Cindy Schultz
Coast Guard Commander Roger Beving, right, shares stories from when he was in charge of Eldred Rock lighthouse during a presentation on Saturday at Haines Sheldon Museum The event was standing room only with about 75 attendees and sponsored by the museum and Eldred Rock Lighthouse Preservation Association.

Before his talk Saturday evening at the Haines Sheldon Museum, Roger Beving warned listeners, “My wife says I sound like a foghorn.”

 His audience, a standing-room-only crowd, didn’t care. The event, co-sponsored by the Eldred Rock Lighthouse Preservation Association and Haines Sheldon museum, attracted an audience ready to soak up Beving’s stories of Eldred Rock.

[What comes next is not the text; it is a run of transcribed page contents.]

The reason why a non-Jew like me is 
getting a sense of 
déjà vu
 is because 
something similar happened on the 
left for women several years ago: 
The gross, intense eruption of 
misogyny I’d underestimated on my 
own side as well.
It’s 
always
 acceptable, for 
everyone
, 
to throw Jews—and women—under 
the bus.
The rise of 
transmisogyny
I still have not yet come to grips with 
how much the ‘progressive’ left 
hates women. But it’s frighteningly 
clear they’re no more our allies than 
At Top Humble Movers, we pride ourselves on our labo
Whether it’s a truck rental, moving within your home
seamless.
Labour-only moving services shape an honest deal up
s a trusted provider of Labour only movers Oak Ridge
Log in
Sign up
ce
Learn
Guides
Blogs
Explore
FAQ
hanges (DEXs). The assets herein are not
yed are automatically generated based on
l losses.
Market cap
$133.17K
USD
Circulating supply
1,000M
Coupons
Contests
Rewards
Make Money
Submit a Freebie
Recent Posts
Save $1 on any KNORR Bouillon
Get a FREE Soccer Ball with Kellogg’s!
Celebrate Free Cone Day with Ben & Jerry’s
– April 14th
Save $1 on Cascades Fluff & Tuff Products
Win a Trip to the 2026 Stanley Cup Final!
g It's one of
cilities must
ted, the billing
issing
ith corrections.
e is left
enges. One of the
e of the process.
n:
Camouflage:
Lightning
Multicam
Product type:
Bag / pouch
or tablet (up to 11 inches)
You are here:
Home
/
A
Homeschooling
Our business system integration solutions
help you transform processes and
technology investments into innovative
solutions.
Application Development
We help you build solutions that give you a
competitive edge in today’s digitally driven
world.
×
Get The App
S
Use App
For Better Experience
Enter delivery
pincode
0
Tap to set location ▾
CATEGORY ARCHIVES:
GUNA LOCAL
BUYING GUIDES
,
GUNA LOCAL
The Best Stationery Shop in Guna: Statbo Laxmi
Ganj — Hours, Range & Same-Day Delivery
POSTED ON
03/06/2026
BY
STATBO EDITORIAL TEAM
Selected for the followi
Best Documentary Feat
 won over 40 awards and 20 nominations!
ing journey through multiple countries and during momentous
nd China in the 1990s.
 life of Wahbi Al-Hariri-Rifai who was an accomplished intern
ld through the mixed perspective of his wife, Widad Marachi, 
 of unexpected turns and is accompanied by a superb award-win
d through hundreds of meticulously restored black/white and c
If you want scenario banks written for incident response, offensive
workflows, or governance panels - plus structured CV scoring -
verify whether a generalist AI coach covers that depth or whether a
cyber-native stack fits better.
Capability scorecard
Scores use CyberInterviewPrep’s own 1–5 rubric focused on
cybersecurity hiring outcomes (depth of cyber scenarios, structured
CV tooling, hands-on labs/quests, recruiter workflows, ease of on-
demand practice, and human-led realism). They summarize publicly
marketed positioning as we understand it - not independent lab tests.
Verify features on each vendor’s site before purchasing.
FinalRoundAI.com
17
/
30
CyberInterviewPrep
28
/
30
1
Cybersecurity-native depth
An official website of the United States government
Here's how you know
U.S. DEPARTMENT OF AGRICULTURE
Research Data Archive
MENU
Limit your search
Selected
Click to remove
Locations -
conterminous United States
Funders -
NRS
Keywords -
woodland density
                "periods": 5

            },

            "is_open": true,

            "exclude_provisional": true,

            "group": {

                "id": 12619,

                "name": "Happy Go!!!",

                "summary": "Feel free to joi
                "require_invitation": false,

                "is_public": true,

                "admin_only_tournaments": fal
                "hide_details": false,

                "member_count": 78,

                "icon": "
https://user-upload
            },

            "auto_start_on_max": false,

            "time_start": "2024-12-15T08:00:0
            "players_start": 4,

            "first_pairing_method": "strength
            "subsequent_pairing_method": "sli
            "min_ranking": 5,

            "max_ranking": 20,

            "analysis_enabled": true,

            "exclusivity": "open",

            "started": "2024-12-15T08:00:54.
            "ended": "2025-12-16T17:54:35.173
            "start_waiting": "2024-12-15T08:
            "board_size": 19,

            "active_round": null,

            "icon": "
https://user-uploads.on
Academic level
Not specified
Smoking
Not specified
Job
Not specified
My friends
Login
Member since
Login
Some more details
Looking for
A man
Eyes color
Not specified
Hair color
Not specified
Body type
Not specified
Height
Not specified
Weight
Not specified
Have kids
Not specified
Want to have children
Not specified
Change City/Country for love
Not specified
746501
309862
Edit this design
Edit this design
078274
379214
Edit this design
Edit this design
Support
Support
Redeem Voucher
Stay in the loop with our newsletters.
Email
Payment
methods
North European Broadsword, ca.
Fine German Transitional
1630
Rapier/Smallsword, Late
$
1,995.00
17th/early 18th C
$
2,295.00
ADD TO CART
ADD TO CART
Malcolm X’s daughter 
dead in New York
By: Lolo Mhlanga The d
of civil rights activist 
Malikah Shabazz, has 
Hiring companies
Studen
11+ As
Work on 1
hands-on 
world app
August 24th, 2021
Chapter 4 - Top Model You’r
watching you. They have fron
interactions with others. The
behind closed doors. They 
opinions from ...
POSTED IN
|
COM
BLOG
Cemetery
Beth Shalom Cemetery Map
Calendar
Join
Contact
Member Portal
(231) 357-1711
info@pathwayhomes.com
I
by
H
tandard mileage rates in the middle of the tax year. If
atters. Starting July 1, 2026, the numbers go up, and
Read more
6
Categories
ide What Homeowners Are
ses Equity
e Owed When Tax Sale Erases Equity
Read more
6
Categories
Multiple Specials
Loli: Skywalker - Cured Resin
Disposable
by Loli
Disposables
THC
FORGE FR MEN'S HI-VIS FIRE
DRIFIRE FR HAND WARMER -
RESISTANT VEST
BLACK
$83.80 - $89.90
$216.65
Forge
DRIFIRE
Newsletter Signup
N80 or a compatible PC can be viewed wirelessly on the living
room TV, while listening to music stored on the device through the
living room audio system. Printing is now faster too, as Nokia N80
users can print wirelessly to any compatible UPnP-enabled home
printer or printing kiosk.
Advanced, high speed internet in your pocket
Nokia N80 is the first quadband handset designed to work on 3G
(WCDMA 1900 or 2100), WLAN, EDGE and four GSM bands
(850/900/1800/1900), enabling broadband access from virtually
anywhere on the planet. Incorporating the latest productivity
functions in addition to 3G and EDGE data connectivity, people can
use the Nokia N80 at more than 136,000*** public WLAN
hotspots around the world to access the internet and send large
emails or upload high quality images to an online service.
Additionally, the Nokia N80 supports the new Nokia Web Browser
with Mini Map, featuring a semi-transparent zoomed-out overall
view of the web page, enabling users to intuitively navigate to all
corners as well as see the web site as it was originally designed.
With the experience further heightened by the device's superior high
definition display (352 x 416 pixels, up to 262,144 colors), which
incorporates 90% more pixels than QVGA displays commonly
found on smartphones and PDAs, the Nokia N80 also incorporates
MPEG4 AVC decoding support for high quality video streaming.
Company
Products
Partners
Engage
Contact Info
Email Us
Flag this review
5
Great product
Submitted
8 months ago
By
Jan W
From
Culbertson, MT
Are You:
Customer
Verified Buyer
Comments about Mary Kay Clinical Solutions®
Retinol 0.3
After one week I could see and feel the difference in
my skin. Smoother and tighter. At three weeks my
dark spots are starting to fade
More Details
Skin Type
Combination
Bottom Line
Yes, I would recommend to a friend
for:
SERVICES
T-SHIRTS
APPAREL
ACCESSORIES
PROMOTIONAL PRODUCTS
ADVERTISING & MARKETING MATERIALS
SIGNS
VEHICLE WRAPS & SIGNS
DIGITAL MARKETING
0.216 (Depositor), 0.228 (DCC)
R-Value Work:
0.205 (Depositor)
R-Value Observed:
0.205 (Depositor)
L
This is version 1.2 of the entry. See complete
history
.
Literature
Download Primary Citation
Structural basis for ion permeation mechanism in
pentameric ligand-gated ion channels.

 A former U.S. Coast Guard group commander, Beving, now 77 years old, was the last officer in charge of the Eldred Rock installation before it was automated. Beving was responsible for four Alaska lighthouses: Five Finger Islands light, Point Retreat lighthouse, Cape Spencer, and Eldred Rock. Also under his command were two patrol boats and a buoy tender.

 Duty at Eldred Rock was isolated. The lighthouse was manned by four men, who spent a year on the isolated rock about midway between Haines and Juneau. Beving, who spent one night a year at each of the lighthouses under his command, remembers the feeling of loneliness.

 “A lot of these people thought they were banished,” he said.

Electricity for the lighthouse was provided by three diesel generators, with one running at all times and the other two as backups. Food was delivered two to three times a year, and there was no garden, so fresh fruits and vegetables were scarce. Rainwater was chlorinated to make it safe for drinking.

“The water tasted absolutely horrible,” Beving remembered.

 There was plumbing for the toilet, but there was no waste treatment and the pipes led into Lynn Canal to “let Mother Nature get rid of it,” he said.

Alcohol was not permitted at the lighthouse, though “there (were) probably some things I was better off not knowing,” Beving said. “I never micromanaged.”

The lighthouse keepers found ways to cope with the loneliness. They kept a dog mascot and watched movies that were delivered with supplies.  

On the second day of his command, Beving encountered an incident he may have been better off not knowing. When he answered a phone call in his Juneau office, he recalled, someone said, “‘This is such and such charter company, when are we supposed to pick up the girls from Eldred Rock?'”

The lighthouse keepers under his command were not allowed to host guests. “We went out there, picked up the girls,” Beving said. As he was leaving the island, “I told the guys, ‘You’re in trouble, I will come back and deal with you later.'”

“I will not get into how I dealt with them.”

Beving completed his duty in 1972. The next year, the Coast Guard removed personnel from Eldred Rock and left the lighthouse empty. The building has since fallen into disrepair, but Haines-based Eldred Rock Lighthouse Preservation Association is working with the Coast Guard to gain custody of the historical site. The association ultimately hopes to renovate the building and open it to the public.

When the lighthouse was abandoned in 1973, The Chilkat Valley News took note: “Haines has been made more isolated than ever before from its nearest neighbor to the south,” an editorial in the June 11, 1973 edition read. “A cold, lifeless lighthouse stands guard amidst the whims of wind and weather in Lynn Canal. The most important facet of this facility is gone: the human observer.